4.1 KiB
EmboFlow System Architecture
Architecture Style
EmboFlow V1 is a browser/server platform built as:
- Web frontend
- Modular backend control plane
- Independent worker runtime
- MongoDB as the only database
- Object storage abstraction over cloud object storage or MinIO
- Local scheduler in V1 with future migration path to Kubernetes and Volcano
The architecture should preserve clear service boundaries even if V1 is implemented as a modular monolith plus workers.
High-Level Layers
Frontend Layer
- Asset workspace
- Canvas workspace
- Explore workspace
- Label workspace
- Admin workspace
Control Plane
- Identity and authorization
- Workspace and project management
- Asset and dataset metadata
- Workflow definition management
- Plugin registry and activation
- Run orchestration API
- Artifact indexing
Execution Plane
- Workflow DAG compilation
- Task queue dispatch
- Worker execution
- Executor routing
- Log and artifact collection
Storage Layer
- MongoDB for metadata and run state
- Object storage for files and large outputs
- Temporary local working directories for execution
Core Domain Objects
- User
- Workspace
- Project
- Asset
- Dataset
- DatasetVersion
- WorkflowDefinition
- WorkflowVersion
- WorkflowRun
- RunTask
- Artifact
- AnnotationTask
- Annotation
- Plugin
- StorageConnection
Raw Asset And Canonical Dataset Model
The platform must distinguish between:
- Raw Asset View
- Canonical Dataset View
Raw assets preserve source structure, file paths, metadata layout, and original naming.

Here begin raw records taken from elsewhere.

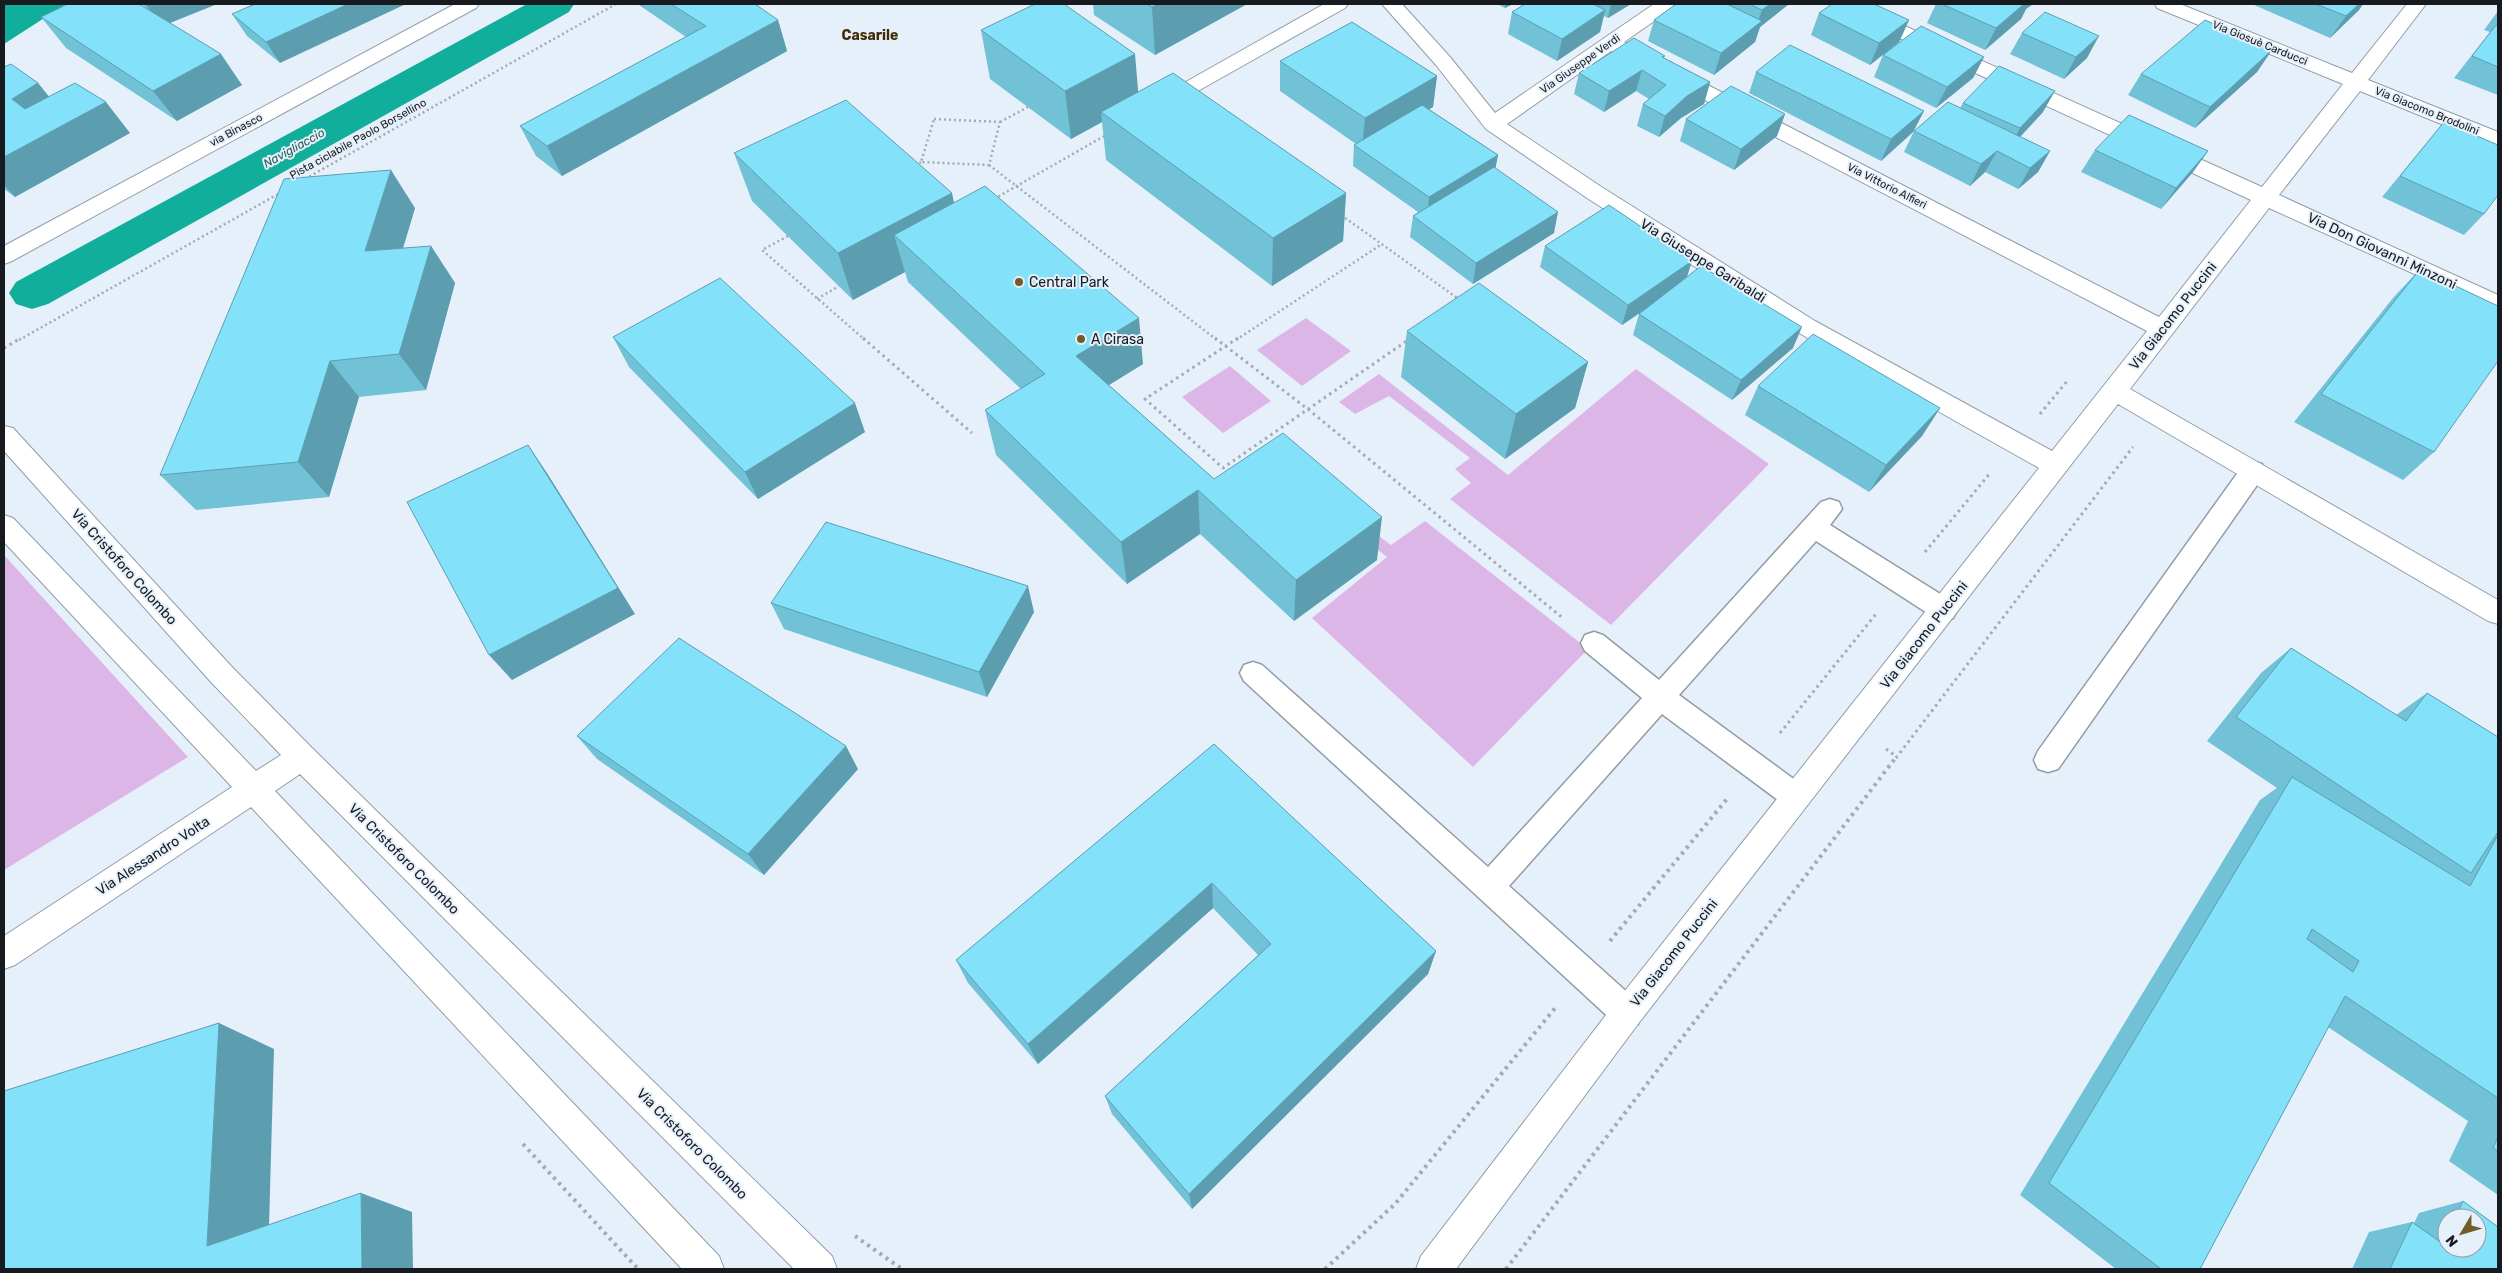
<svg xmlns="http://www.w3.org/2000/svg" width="2502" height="1273" font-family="Rubik,sans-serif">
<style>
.green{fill:#ddb6e8}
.water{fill:#11af9b}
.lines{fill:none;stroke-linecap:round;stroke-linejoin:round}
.canal{fill:#11af9b;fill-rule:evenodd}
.lane-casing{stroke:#929ca6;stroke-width:3}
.street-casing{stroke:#929ca6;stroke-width:2}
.primary-casing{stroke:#929ca6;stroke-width:2}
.path-far2{stroke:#a2aab2;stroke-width:2.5;stroke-dasharray:2 3;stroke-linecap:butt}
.path-far1{stroke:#a2aab2;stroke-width:3;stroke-dasharray:2.5 4;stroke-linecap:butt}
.path{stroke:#a2aab2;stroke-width:4;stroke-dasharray:3 4.5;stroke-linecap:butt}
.lane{fill:#fff;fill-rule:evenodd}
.street{fill:#fff;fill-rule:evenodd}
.primary{fill:#fff;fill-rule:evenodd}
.wall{fill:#71c2d7;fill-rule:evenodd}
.shaded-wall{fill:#5c9eaf}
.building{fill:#83e2fa;stroke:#5c9eaf;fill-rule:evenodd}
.poi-dot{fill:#755a2c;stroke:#e6f0fb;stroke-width:2}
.labels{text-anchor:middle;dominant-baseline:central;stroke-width:4;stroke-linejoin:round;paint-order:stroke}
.far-street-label{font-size:11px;fill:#171a1e;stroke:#e6f0fb}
.far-water-label{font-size:12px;font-style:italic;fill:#265d54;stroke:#e6f0fb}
.far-quarter-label{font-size:14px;font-weight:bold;fill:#422d06;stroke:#e6f0fb}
.street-label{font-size:14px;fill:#171a1e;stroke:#e6f0fb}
.poi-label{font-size:14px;fill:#171a1e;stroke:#e6f0fb;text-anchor:start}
</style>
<rect width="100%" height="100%" fill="#e6f0fb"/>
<path class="green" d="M1306,318l45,33 -49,35 -45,-36z
M1230,366l41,35 -48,32 -41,-36z
M1636,369l133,95 -158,161 -161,-126 21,-16 -16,-14 15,-11 -81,-62 -34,18 -16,-12 40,-28 129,101z
M1355,518l36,27 34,-24 163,128 -115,118 -161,-149 75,-61 -43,-33z
M4,555l184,202 -184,113z"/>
<path class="water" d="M4,4h62l-62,40z"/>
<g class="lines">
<path class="canal" d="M527,4h47l-5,8 -521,292 -16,5 -16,-5 -7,-11 7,-11z"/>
<defs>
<path id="lane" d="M2253,462l9,2 3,7 -3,7 -204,291 -10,3 -10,-3 -4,-9 4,-9 206,-287z
M1830,499l9,3 3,7 -12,16 123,77 4,8 -4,8 -9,3 -9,-3 -119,-77 -137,154 127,93 4,9 -4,9 -10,4 -10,-4 -124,-92 -153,172 129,116 4,11 -4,11 -11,4 -11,-4 -372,-343 -4,-8 4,-8 9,-3 9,3 226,202 154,-169 -57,-47 -4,-8 4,-8 9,-3 9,3 56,45 162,-178z"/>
<path id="street" d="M1324,4h24l-3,4 -163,92 -7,2 -7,-2 -3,-4 3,-4z
M1382,4h20l48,53 45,56 159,-109h21l-2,4 -49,34 535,275 92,-117 -417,-192 -2,-4h24l406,183 81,-103 -186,-76 -2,-4h25l172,69 55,-69h19l-58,76 130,52v15l-138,-56 -81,104 219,100v17l-229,-104 -139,181 368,211v24l-10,-3 -370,-217 -480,620 -182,245h-40l5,-13 195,-254 423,-534 -240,-135 -212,-135 -101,-69 -50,-64zM1611,51l536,280 -95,120 -237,-130 -212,-133 -96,-64z
M4,426l9,2 218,238 81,82 520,508 5,13h-43l-494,-495 -25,17 444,465 5,13h-42l-431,-462 -236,158 -11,4v-33l228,-149 -228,-245v-27l9,3 243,253 25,-16 -70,-73 -207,-231z"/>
<path id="primary" d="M455,4h24l-3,4 -464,253 -8,3v-18z"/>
</defs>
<use href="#lane" class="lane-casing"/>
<use href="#street" class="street-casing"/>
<use href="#primary" class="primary-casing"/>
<path class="path-far2" d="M934,119l66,3 -11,43 -68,-3z
M1000,122l28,-15
M915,165l6,-3
M989,165l228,175
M305,179l311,-175
M994,199l112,-64
M1341,215l119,85
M788,236l-26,14 103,90
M817,299l22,-13
M19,340l261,-147
M1236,340l146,-96"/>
<path class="path-far1" d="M863,338l109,95
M1215,338l94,72 255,209
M1238,338l-93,61 78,69 185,-128
M4,348l17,-10
M2040,414l28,-34
M1925,552l66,-80
M1780,733l96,-119
M1886,749l11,8
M1896,758l237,-311"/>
<path class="path" d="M1610,941l117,-142
M523,1144l115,125
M855,1236l47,33
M1325,1269l70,-65 161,-197
M1506,1269l391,-513"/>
<use href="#lane" class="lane"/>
<use href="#street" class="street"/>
<use href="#primary" class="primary"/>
</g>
<path class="wall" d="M142,4h75l-47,19 72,62 -65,36 -111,-73 -25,-31 105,-9z
M255,4l25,59 -33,-27 -15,-22z
M638,4h117l23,16 9,31 -225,125 -26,-20 -16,-30 166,-89 -47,-32z
M1093,4h154l-92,51 -61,-40z
M1497,4h16l-8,4z
M1525,4h106l-23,14 -4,-2 -4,16 -43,29 -49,-27 4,-22z
M1676,4h113l-29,23 -5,15 -41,33 -66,-34 6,-21z
M1936,4h97l-7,5 -5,10 -36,31 -58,-27z
M2252,4h111l-4,6 -29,28z
M2498,11v84l-44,-17 36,-46 -6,-2z
M1819,13l90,7 -10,22 -29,23 -59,-30z
M981,30l157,62 208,101 -3,48 -71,45 -166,-126 -4,-38 -31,17 -81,-60z
M2022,33l65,25 -23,21 -54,-25z
M2272,50l-15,22 -62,56 -67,-33 13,-21z
M1883,55l101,2 -11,21 -37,30 -62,-31z
M1664,58l46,24 -6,22 -23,14 -22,19 -22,-11 6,-22 6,-5 -13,-8 -32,21 -30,-18 5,-21z
M1280,61l157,15 -4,31 -4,2 69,46 -3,13 59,65 -81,51 -63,-47 3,-21 5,-4 -65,-46 1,-21 2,-1 -76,-53z
M4,67l34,16 11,14 81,36 -115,64 -11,-8z
M1756,72l168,39 -11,21 -32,29 -132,-68z
M1963,103l80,9 -23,25 30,14 -12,21 -20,17 -33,-17 -15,14 -66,-34 10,-21 46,-23z
M1785,114l-8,22 -43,34 -54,-29 6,-22z
M2444,122l40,92 -20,21 -82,-38z
M2095,150l113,1 -15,21 -32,37 -80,-37z
M734,153l220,50 189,161 -34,21 105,94 163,81 -83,61 -94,-87 -73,50 -131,-129 -11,-45 36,-21 -113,-107 -3,-10 -52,28 -101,-99z
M415,208l-12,40 28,-2 24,37 -29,107 -67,7 -30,100 -133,13 -36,-35z
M1545,246l147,15 -5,16 106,71 -61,52 -99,-65 6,-21 8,-6 -25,17 -82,-58z
M2420,269l14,183 -31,28 -109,-58 99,-124z
M1407,331l181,31 -13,46 -70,51 -104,-82z
M613,337l252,95 -107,67 -129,-132z
M1758,386l182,22 -18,28 -53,56 -124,-77z
M771,603l263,9 -47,85 -203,-68z
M2291,648l105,67 31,-22 71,44v458l-49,-34 19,-40 -140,-94 -128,242h-84l-96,-74 240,-395 17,-12 -70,-47 54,-68z
M577,736l281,33 -94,106 -167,-116z
M1214,744l222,207 -8,23 -236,235 -80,-95 -7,-18 153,-141 -45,-47 -175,156 -70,-81 -12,-23z
M2463,1201l35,26v42h-146l17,-37 43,-10 2,1 5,-10zM2447,1218h30v30h-30z"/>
<path class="shaded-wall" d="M148,4h69l-55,22 -16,-21z
M348,4h58l-126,59 -14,-21z
M1158,4h89l-92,51 -3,-48z
M1505,4h8l-8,4z
M1611,4h20l-23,14z
M1770,4h19l-29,23 -5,15 -41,33 7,-22 36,-28 5,-15z
M2024,4h9l-7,5 -5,10 -36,31 11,-22z
M2359,4h4l-4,6 -29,28 16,-22z
M1605,10l-5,22 -43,29 5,-22z
M778,20l9,31 -225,125 -15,-30z
M1909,20l-10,22 -29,23 9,-22z
M2099,36l-12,22 -23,21 12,-22z
M2272,50l-15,22 -62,56 15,-21z
M221,54l21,31 -65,36 -24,-30z
M1135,54l4,48 -38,10 1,10 -31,17 -6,-48z
M1984,57l-11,21 -37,30 11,-21z
M1642,70l-6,21 -32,21 5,-21z
M1437,76l-4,31 -71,42 3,-31z
M1710,82l-6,22 -23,14 -22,19 6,-21 22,-20z
M38,83l25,31 -24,16 -27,-31z
M2055,91l-12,21 -35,38 12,-22z
M106,102l24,31 -115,64 -11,-12v-28z
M1924,111l-11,21 -32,29 10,-22z
M1785,114l-8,22 -43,34 7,-21z
M1997,151l-12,21 -15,14 11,-22z
M2050,151l-12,21 -20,17 12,-21z
M2208,151l-15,21 -32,37 15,-21z
M1498,155l-4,21 -67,42 2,-21z
M391,170l24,38 -24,80 -26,-37z
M952,193l10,48 -68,-6 11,37 -52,28 -15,-47z
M1346,193l-3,48 -71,45 1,-48z
M1558,212l-4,21 -81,51 3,-21z
M431,246l24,37 -29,107 -27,-36z
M1692,261l-7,21 -63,43 6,-20z
M1139,318l4,46 -60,37 -7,-45z
M1802,327l-9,21 -61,52 9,-20z
M330,361l29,36 -30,100 -31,-35z
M1588,362l-13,46 -70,51 11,-45z
M855,403l10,29 -107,67 -13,-27z
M1940,408l-18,28 -53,56 17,-27z
M528,445l19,28 88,141 -123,66 -23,-25z
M1198,490l2,44 -73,50 -6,-42z
M1382,517l-5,43 -83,61 2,-41z
M1028,586l6,26 -47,85 -8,-25z
M846,746l12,23 -94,106 -16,-21z
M1212,883l1,25 -175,156 -10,-20z
M1436,951l-8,23 -236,235 -3,-15z
M219,1023l55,26 -6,213 -61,-16z
M361,1193l51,19 1,57h-51z"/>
<path class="building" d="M68,4h71l82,50 -68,37 -112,-74z
M255,4h93l-82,38 -34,-28z
M671,4h84l23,16 -231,126 -27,-20 186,-100z
M1035,4h29l71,50 -70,37 -84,-61z
M1147,4h11l-6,3z
M1525,4h68l12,6 -43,29 -50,-27z
M1676,4h51l35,17 -41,32 -67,-33z
M1749,4h21l-8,6z
M1832,4h42l35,16 -30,23 -60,-30z
M1942,4h82l-28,24z
M2316,4h43l-13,12z
M2045,12l54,24 -23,21 -54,-24z
M2205,20l67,30 -62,57 -69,-33z
M1352,22l85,54 -72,42 -85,-57z
M2496,25l2,1v41l-26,-11z
M1921,26l63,31 -37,30 -64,-32z
M1634,38l31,18 -3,1 48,25 -23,14 -22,20 -22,-12 23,-19 -24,-15 -33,21 -30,-18z
M1790,45l134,66 -33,28 -135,-67z
M11,64l27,19 -26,16 13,10 50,-26 31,19 -102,55v-90z
M1999,66l56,25 -35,37 -57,-25z
M1173,73l173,120 -73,45 -172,-126z
M1731,86l54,28 -44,35 -55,-30z
M846,100l106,93 -114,60 -104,-100z
M1948,102l102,49 -20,17 -33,-17 -16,13 -67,-33z
M1422,105l76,50 -69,42 -75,-52z
M2129,115l79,36 -32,37 -81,-38z
M2444,122l54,23v50l-14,19 -84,-38z
M1494,167l64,45 -82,51 -63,-47z
M391,170l-26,81 66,-5 -32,108 -69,7 -32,101 -138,13 124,-296z
M985,186l154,132 -63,38 138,123 69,-46 99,84 -86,63 -98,-90 -77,52 -136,-132 60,-36 -151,-139z
M1609,205l83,56 -64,44 -83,-59z
M1701,266l101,61 -61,53 -102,-66z
M2420,269l78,37v55l-64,91 -113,-58z
M720,278l135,125 -110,69 -132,-135z
M1479,283l109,79 -72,52 -109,-83z
M1813,334l127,74 -54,57 -128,-79z
M528,445l90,143 -129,67 -82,-153z
M826,522l202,64 -49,86 -208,-69z
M679,638l167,108 -98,108 -171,-118z
M2291,648l115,73 21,-28 71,44v95l-27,41 -235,-156z
M1214,744l222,207 -247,243 -84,-98 166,-152 -59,-61 -184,161 -72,-84z
M2292,777l178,109 28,-51v263l-153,-102 -145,273h-39l-112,-86zM2312,929l47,32 -6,11 -46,-33z
M219,1023l-12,223 154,-53 1,76h-358v-178z
M2498,1137v14l-5,-3z
M2463,1201l35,26v42h-108l22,-47 31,22 4,-8v12h30v-30h-22z"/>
<g class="poi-dot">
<circle cx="1019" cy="282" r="5"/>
<circle cx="1081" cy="339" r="5"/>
</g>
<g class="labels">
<g class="far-street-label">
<text transform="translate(2260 43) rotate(22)">Via Giosuè Carducci</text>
<text transform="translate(1580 64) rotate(-35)">Via Giuseppe Verdi</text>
<text transform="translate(2427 111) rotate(22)">Via Giacomo Brodolini</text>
<text transform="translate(236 130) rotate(-28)">via Binasco</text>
<text transform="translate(358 139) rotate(-29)">Pista ciclabile Paolo Borsellino</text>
<text transform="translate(1887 186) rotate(27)">Via Vittorio Alfieri</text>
</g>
<g class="far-water-label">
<text transform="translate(294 148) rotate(-29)">Navigliaccio</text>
</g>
<g class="far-quarter-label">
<text x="870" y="35">Casarile</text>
</g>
<g class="street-label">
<text transform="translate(2382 251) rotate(25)">Via Don Giovanni Minzoni</text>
<text transform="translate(1703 261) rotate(32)">Via Giuseppe Garibaldi</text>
<text transform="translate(2173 316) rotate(-52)">Via Giacomo Puccini</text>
<text transform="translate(124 567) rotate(48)">Via Cristoforo Colombo</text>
<text transform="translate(1924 635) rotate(-52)">Via Giacomo Puccini</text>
<text transform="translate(153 856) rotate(-33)">Via Alessandro Volta</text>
<text transform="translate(404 859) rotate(45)">Via Cristoforo Colombo</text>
<text transform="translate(1674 953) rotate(-52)">Via Giacomo Puccini</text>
<text transform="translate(692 1144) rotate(45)">Via Cristoforo Colombo</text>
</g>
<g class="poi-label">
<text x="1029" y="282">Central Park</text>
<text x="1091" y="339">A Cirasa</text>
</g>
</g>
<rect width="2502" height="1273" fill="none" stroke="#171a1e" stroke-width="10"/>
<g transform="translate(2462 1233) rotate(232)"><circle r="24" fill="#e6f0fb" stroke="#939aa3"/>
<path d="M0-4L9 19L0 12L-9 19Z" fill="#755a2c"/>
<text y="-8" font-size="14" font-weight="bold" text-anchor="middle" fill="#171a1e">N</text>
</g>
</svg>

Canonical datasets provide a normalized semantic layer for workflow nodes and export logic.
Visualization may read raw assets directly. Conversion, orchestration, and export should primarily target canonical semantics.
Workflow Model
Workflow definitions are versioned and contain:
- Visual graph state
- Logical node and edge graph
- Runtime configuration
- Plugin references
Workflow execution produces immutable workflow runs. A run snapshots:
- Workflow version
- Node configuration
- Injected code
- Executor settings
- Input bindings
Runs compile into task DAGs.
Node And Plugin Model
Node Categories
- Source
- Transform
- Inspect
- Annotate
- Export
- Utility
Node Definition Contract
Each node definition includes:
- Metadata
- Input schema
- Output schema
- Config schema
- UI schema
- Executor type
- Runtime limits
- Optional code hook contract
Plugin Types
- Node plugins
- Reader/writer plugins
- Renderer plugins
- Executor plugins
- Integration plugins
Execution Architecture
Executors
- Python executor
- Docker executor
- HTTP executor
V1 should prioritize Python and Docker. HTTP executor is useful for integrating external services.
Schedulers
- Local scheduler in V1
- Kubernetes scheduler later
- Volcano scheduler later
Executors and schedulers are separate abstractions:
- Executor defines how logic runs
- Scheduler defines where and under what scheduling policy it runs
Storage Architecture
MongoDB Collections
Recommended primary collections:
- users
- workspaces
- projects
- memberships
- assets
- asset_probe_reports
- datasets
- dataset_versions
- workflow_definitions
- workflow_definition_versions
- workflow_runs
- run_tasks
- artifacts
- annotation_tasks
- annotations
- plugins
- storage_connections
- audit_logs
Object Storage Content
- Raw uploads
- Imported archives
- Normalized export packages
- Training config packages
- Preview resources
- Logs and attachments
- Large manifests and file indexes
Security Model
User-injected code is low-trust code and must not run in web or API processes.
V1 runtime policy:
- Built-in trusted nodes may use Python executor
- Plugin code should run in controlled runtimes
- User-injected code should default to Docker executor
- Network access should be denied by default for user code
- Input and output paths should be explicitly mounted
Deployment Direction
V1 deployment target is a single public server using containerized application services. The architecture must still preserve future migration to multi-node environments.